Your reply should reproduce all the data below exactly while excluding the pictures.

..............................

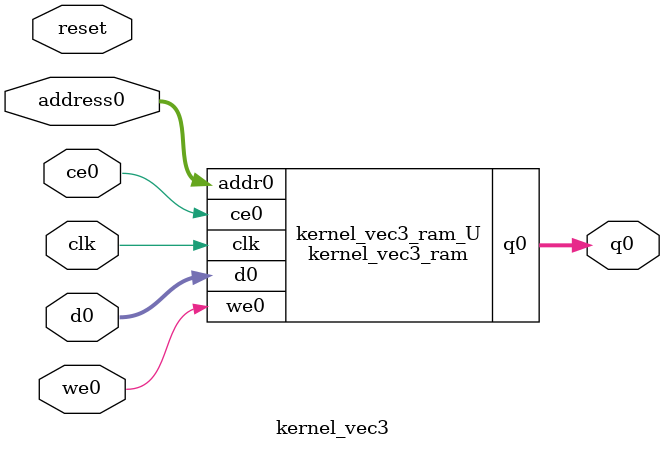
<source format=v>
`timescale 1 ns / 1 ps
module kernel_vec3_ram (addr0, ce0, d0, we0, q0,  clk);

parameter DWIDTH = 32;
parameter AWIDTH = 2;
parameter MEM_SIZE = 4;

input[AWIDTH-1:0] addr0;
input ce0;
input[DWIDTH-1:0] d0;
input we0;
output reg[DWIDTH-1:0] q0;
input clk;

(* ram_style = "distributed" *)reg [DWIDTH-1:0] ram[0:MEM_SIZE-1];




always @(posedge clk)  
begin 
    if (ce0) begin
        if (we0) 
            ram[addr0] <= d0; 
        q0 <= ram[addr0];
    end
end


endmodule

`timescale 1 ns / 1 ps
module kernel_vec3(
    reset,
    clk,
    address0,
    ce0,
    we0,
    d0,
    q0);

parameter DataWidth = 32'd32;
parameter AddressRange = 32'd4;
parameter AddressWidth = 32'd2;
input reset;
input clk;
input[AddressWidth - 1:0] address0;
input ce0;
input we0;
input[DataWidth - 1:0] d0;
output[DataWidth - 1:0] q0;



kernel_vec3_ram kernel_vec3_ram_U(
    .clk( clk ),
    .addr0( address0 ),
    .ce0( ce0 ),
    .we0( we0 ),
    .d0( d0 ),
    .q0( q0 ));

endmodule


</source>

..............................

• [FINAL ANSWER]
<source format=v>
`timescale 1 ns / 1 ps
module kernel_vec3_ram (addr0, ce0, d0, we0, q0,  clk);

parameter DWIDTH = 32;
parameter AWIDTH = 2;
parameter MEM_SIZE = 4;

input[AWIDTH-1:0] addr0;
input ce0;
input[DWIDTH-1:0] d0;
input we0;
output reg[DWIDTH-1:0] q0;
input clk;

(* ram_style = "distributed" *)reg [DWIDTH-1:0] ram[0:MEM_SIZE-1];




always @(posedge clk)  
begin 
    if (ce0) begin
        if (we0) 
            ram[addr0] <= d0; 
        q0 <= ram[addr0];
    end
end


endmodule

`timescale 1 ns / 1 ps
module kernel_vec3(
    reset,
    clk,
    address0,
    ce0,
    we0,
    d0,
    q0);

parameter DataWidth = 32'd32;
parameter AddressRange = 32'd4;
parameter AddressWidth = 32'd2;
input reset;
input clk;
input[AddressWidth - 1:0] address0;
input ce0;
input we0;
input[DataWidth - 1:0] d0;
output[DataWidth - 1:0] q0;



kernel_vec3_ram kernel_vec3_ram_U(
    .clk( clk ),
    .addr0( address0 ),
    .ce0( ce0 ),
    .we0( we0 ),
    .d0( d0 ),
    .q0( q0 ));

endmodule


</source>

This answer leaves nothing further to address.